Supporting Micro-Retailers in Mozambique Through the COVID-19 Crisis
In Mozambique, micro-retailers provide essential food and household goods to consumers. However, these entrepreneurs are facing new challenges as they try to adapt to the impact of COVID-19. TechnoServe surveyed micro-retailers to identify their biggest challenges in this changing environment in order to shape an effective response.
The markets are usually bustling in towns across Mozambique, where small grocery stores, tabletops, and informal traders sell 60-70% of the country’s consumer goods. But the air — and the business — are much quieter these days, as the COVID-19 crisis ripples through local economies.
Many of these enterprises are owned by women, who even in normal times face greater obstacles than men in running their business. TechnoServe is working with women to improve their enterprises through the Women IN Business (WIN) program. After interviewing micro-retailers in the country’s largest cities, Maputo and Mapola, TechnoServe released a report highlighting the main challenges and solutions for these women entrepreneurs during the COVID-19 pandemic.
Read the report: COVID-19 Impacts on Micro-Retailers
Micro-retail sales have dropped significantly
As the COVID-19 pandemic unfolded, the Mozambican government limited market trading hours and is now starting to place restrictions on movement. This, in addition to falling consumer confidence, has led to a decrease in demand, especially for non-essential products.
All of the 18 market-based micro-retailers TechnoServe contacted have seen a reduction in customers in the last few weeks. This is not surprising because micro-retailers typically serve the lower-income segment — people who want to save their money in times of uncertainty. In contrast, middle-income consumers often choose to “stock up” for fear of future shortages.

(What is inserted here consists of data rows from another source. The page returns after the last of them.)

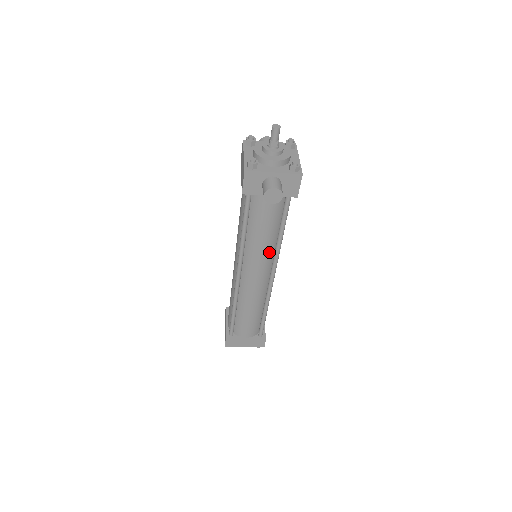
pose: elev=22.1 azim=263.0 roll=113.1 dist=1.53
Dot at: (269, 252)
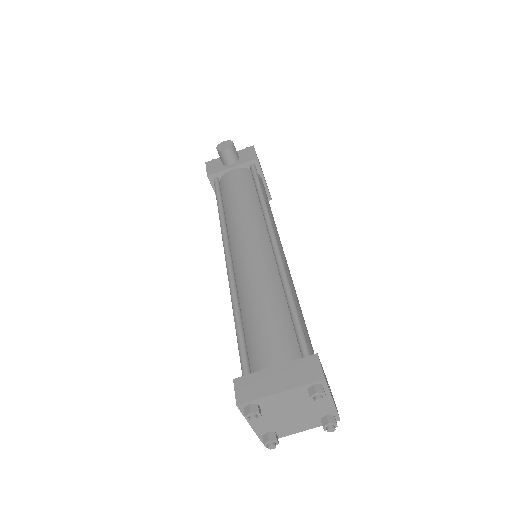
Dot at: (255, 215)
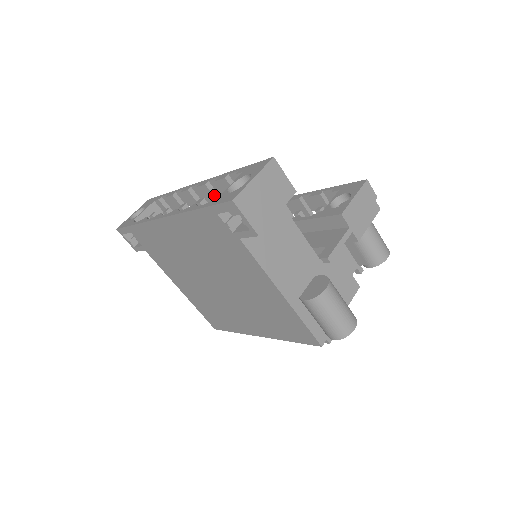
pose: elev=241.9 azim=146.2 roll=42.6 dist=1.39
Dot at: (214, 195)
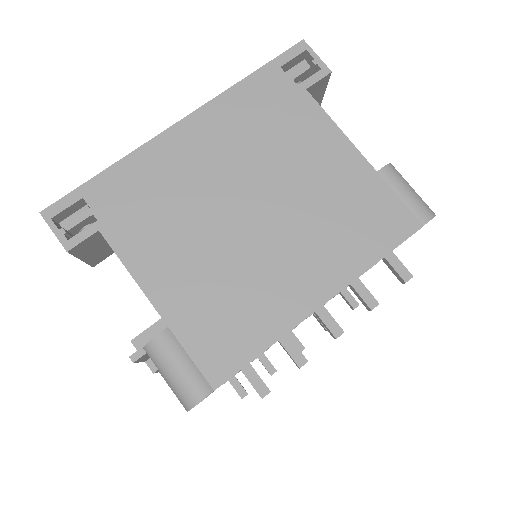
Dot at: occluded
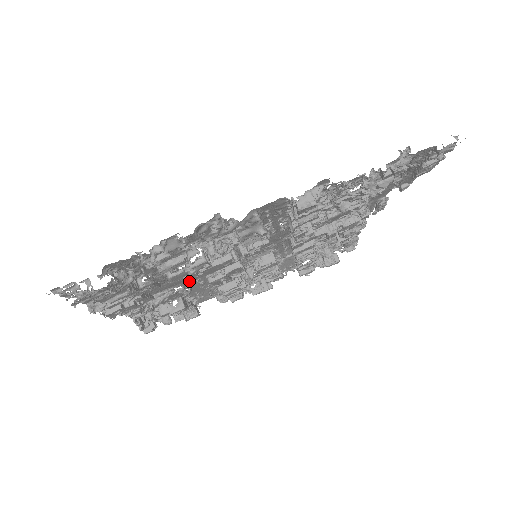
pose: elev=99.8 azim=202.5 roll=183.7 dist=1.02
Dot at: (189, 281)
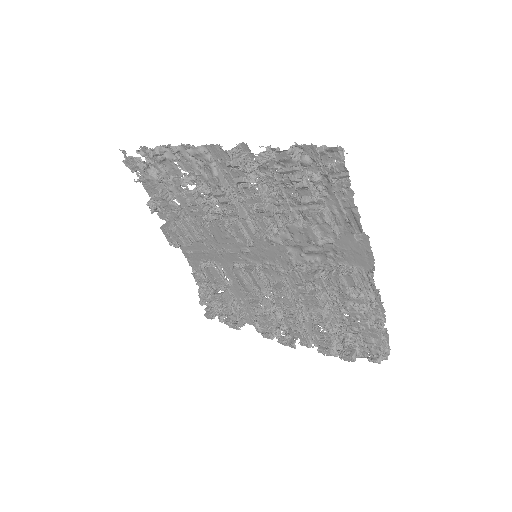
Dot at: (227, 267)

As one resident in Matola explains, “People now prefer to go to bigger shops because they are controlling the number of customers being serviced. I go to Recheio Cash and Carry because they only allow a certain number of customers to enter, and I can use my card. The markets are still crowded and don’t accept cards, so people are avoiding them.”
In addition, cash is still the main form of payment in markets, and customers have been advised against touching money because it changes hands so often. Those who have alternative options (e.g. an MPesa account or bank card) are preferring more formal retail options.
Supply challenges are exacerbating the problem
Many retailers in Mozambique source from informal traders known as “mukheristas”, who bring in goods from South Africa. These unlicensed traders now have greater difficulties crossing the borders because of restricted entry. This is leading to marked increases in wholesale prices.
Two-thirds of micro-retailers said that their suppliers had stopped providing credit. This, in addition to lower overall sales and higher wholesale prices, has meant that in some cases, retailers are unable to restock. They therefore find themselves trapped between lower demand and higher wholesale prices.
Higher wholesale prices mean higher consumer prices
WIN’s analysis suggests that for many fast-moving consumer goods, micro-retailers are opting to maintain margins and instead deal with lower sales. Since market margins in particular are already very low, retailers have little choice but to increase the sale price. However, this masks a wide variation in how micro-retailers are handling the situation. Some said they are torn between keeping customers and staying afloat, and some reported selling their goods at a loss because they are afraid to lose customers. “There is no profit now because the buying prices are higher,” says one micro-retailer at the Zimpeto wholesale market in Maputo.
For the more formal – yet still micro – businesses, such as small mercearias supported by TechnoServe’s Business Women Connect program, margins tend to be higher overall — around 25% in normal trading times. These businesses appear to be absorbing more of the rising wholesale price in order to maintain their customer base.
Women have been particularly impacted by COVID-19
Many women in Mozambique work in informal or semi-formal trade and retail, buying and selling household goods, agricultural, and other products. Women tend to have smaller businesses than men and less of an asset base to fall back on. Since the outbreak of COVID-19, changes in consumer behavior and government regulations have hit these businesses hardest.
WIN is working with distributors and market actors to support micro-retailers
TechnoServe’s Women IN Business program is applying these findings to its work with market actors to find shared value opportunities to support women micro-entrepreneurs. WIN recently coordinated a virtual roundtable with the main micro-retail distributors in Mozambique and is now working with industry bodies to develop policies and activities that can support the supply of goods at attractive prices to micro-retailers. For instance, later this year, WIN will test a cash van distribution model with a major player who wants to sell more directly to informal markets.
As the impact of the pandemic continues to evolve, so will TechnoServe’s response to this resilient group of women entrepreneurs.